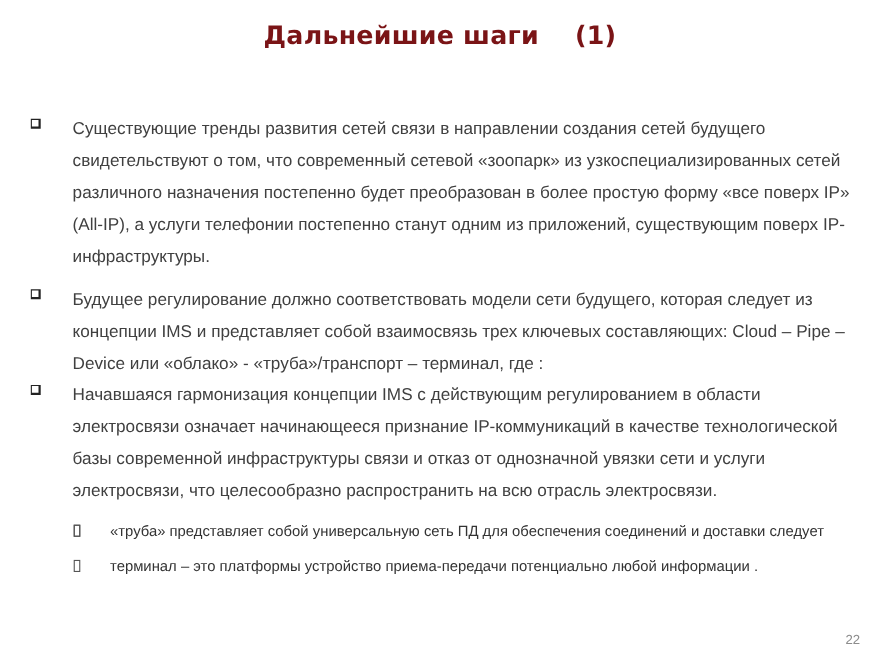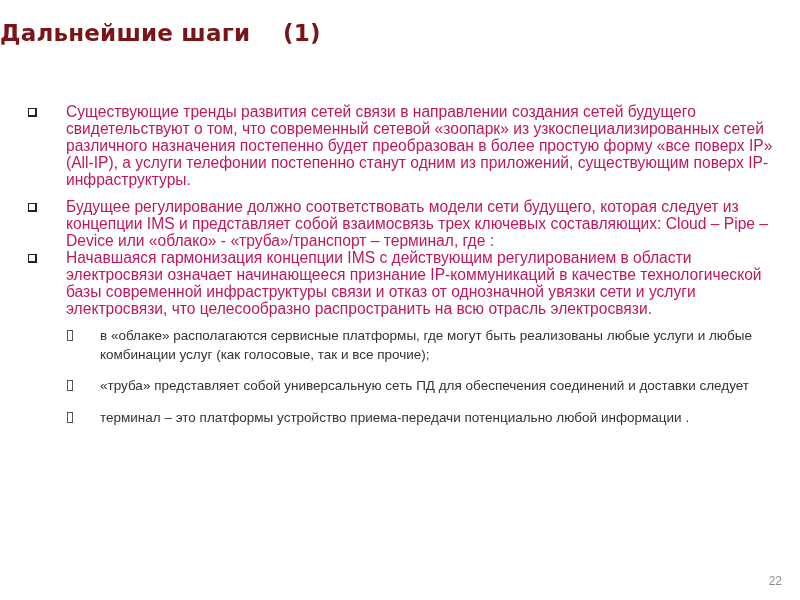--- a/index.html
+++ b/index.html
@@ -20,7 +20,7 @@
       top: 20px;
       left: 0;
       width: 800px;
-      text-align: left;
+      text-align: center;
       font-family: "DejaVu Sans", sans-serif;
       font-weight: bold;
       font-size: 23px;

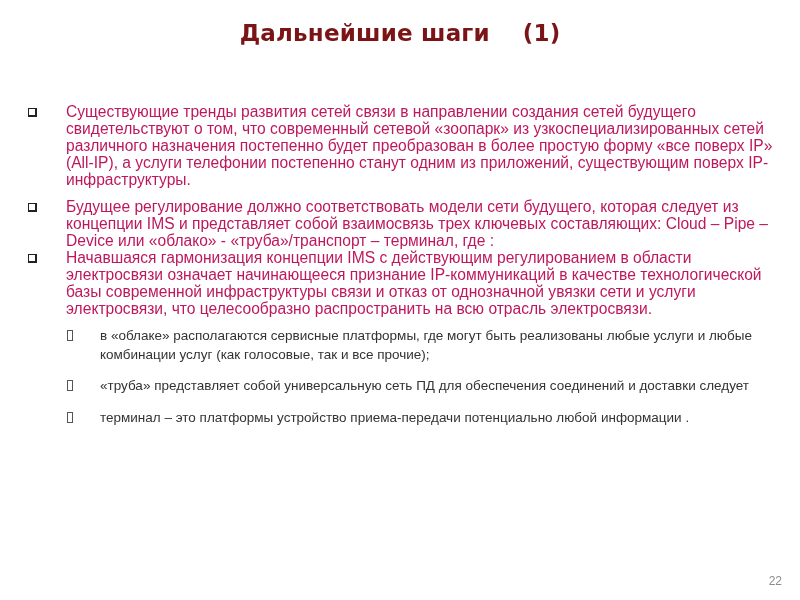--- a/index.html
+++ b/index.html
@@ -38,9 +38,9 @@
       position: relative;
       padding-left: 38px;
       font-size: 15.6px;
-      line-height: 17px;
+      line-height: 29px;
       margin-bottom: 10px;
-      color: #be185d;
+      color: #404040;
     }
     .bullet .marker {
       position: absolute;

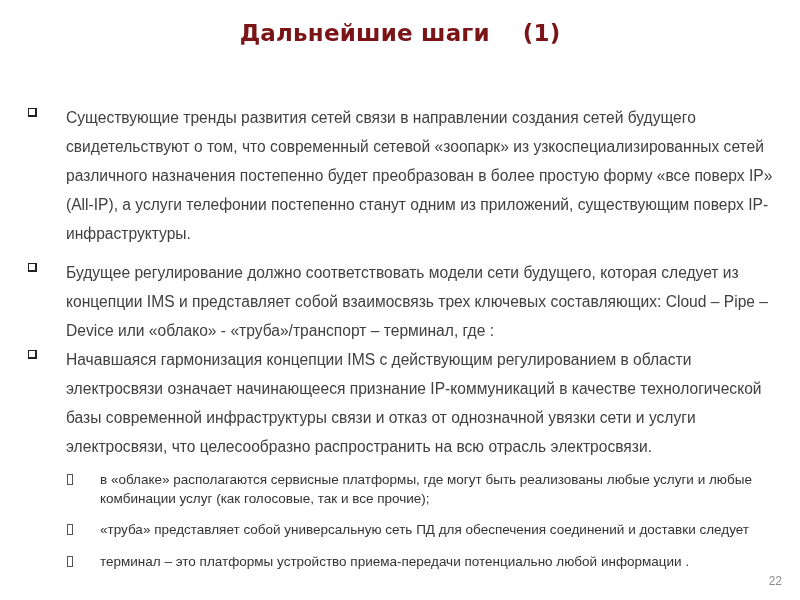--- a/index.html
+++ b/index.html
@@ -108,7 +108,6 @@
     <div class="sub-list">
       <div class="sub-bullet">
         <span class="sub-marker"></span>
-        <span>в «облаке» располагаются сервисные платформы, где могут быть реализованы любые услуги и любые комбинации услуг (как голосовые, так и все прочие);</span>
       </div>
       <div class="sub-bullet">
         <span class="sub-marker"></span>

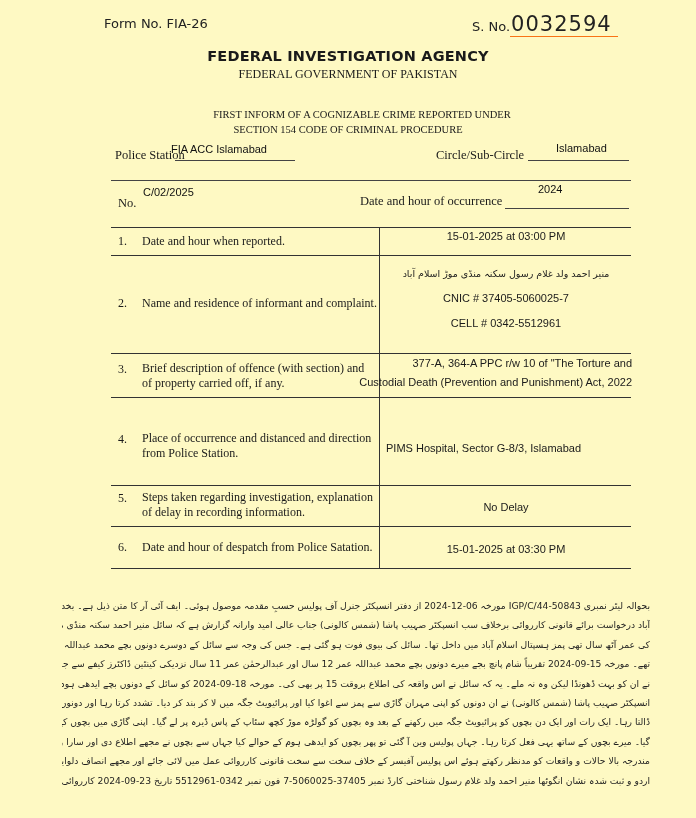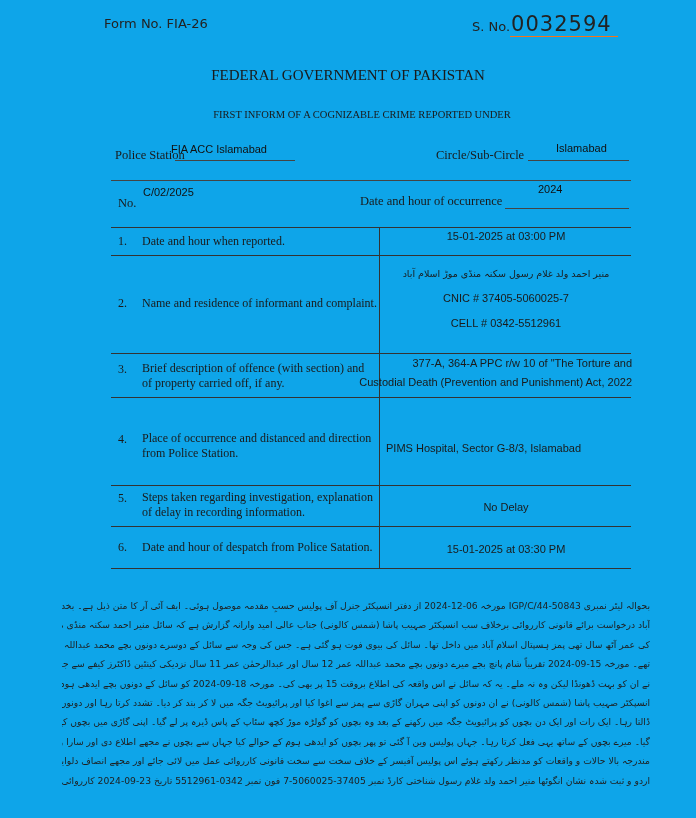--- a/index.html
+++ b/index.html
@@ -7,7 +7,7 @@
     width: 696px; height: 818px; background: #ffffff; position: relative; overflow: hidden;
     font-family: "Liberation Serif", serif; color: #1a1a1a;
   }
-  .page { position: absolute; left: 0; top: 0; width: 696px; height: 818px; background: #0ea5e9; }
+  .page { position: absolute; left: 0; top: 0; width: 696px; height: 818px; background: #fef9c3; }
   .abs { position: absolute; white-space: nowrap; }
   .formno { left: 104px; top: 16px; font-family: "DejaVu Sans", sans-serif; font-size: 13px; color: #222; }
   .sno { left: 472px; top: 12px; font-family: "DejaVu Sans", sans-serif; font-size: 13px; color: #222; }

→ **TASK DESCRIPTION**: An exact copy of every entry, minus the pictures, is what you should return.

→ **ANSWER SPACE**:
--- a/index.html
+++ b/index.html
@@ -20,7 +20,7 @@
       top: 20px;
       left: 0;
       width: 800px;
-      text-align: left;
+      text-align: center;
       font-family: "DejaVu Sans", sans-serif;
       font-weight: bold;
       font-size: 23px;

--- a/index.html
+++ b/index.html
@@ -38,9 +38,9 @@
       position: relative;
       padding-left: 38px;
       font-size: 15.6px;
-      line-height: 17px;
+      line-height: 29px;
       margin-bottom: 10px;
-      color: #be185d;
+      color: #404040;
     }
     .bullet .marker {
       position: absolute;

--- a/index.html
+++ b/index.html
@@ -108,7 +108,6 @@
     <div class="sub-list">
       <div class="sub-bullet">
         <span class="sub-marker"></span>
-        <span>в «облаке» располагаются сервисные платформы, где могут быть реализованы любые услуги и любые комбинации услуг (как голосовые, так и все прочие);</span>
       </div>
       <div class="sub-bullet">
         <span class="sub-marker"></span>

--- a/index.html
+++ b/index.html
@@ -7,7 +7,7 @@
     width: 696px; height: 818px; background: #ffffff; position: relative; overflow: hidden;
     font-family: "Liberation Serif", serif; color: #1a1a1a;
   }
-  .page { position: absolute; left: 0; top: 0; width: 696px; height: 818px; background: #0ea5e9; }
+  .page { position: absolute; left: 0; top: 0; width: 696px; height: 818px; background: #fef9c3; }
   .abs { position: absolute; white-space: nowrap; }
   .formno { left: 104px; top: 16px; font-family: "DejaVu Sans", sans-serif; font-size: 13px; color: #222; }
   .sno { left: 472px; top: 12px; font-family: "DejaVu Sans", sans-serif; font-size: 13px; color: #222; }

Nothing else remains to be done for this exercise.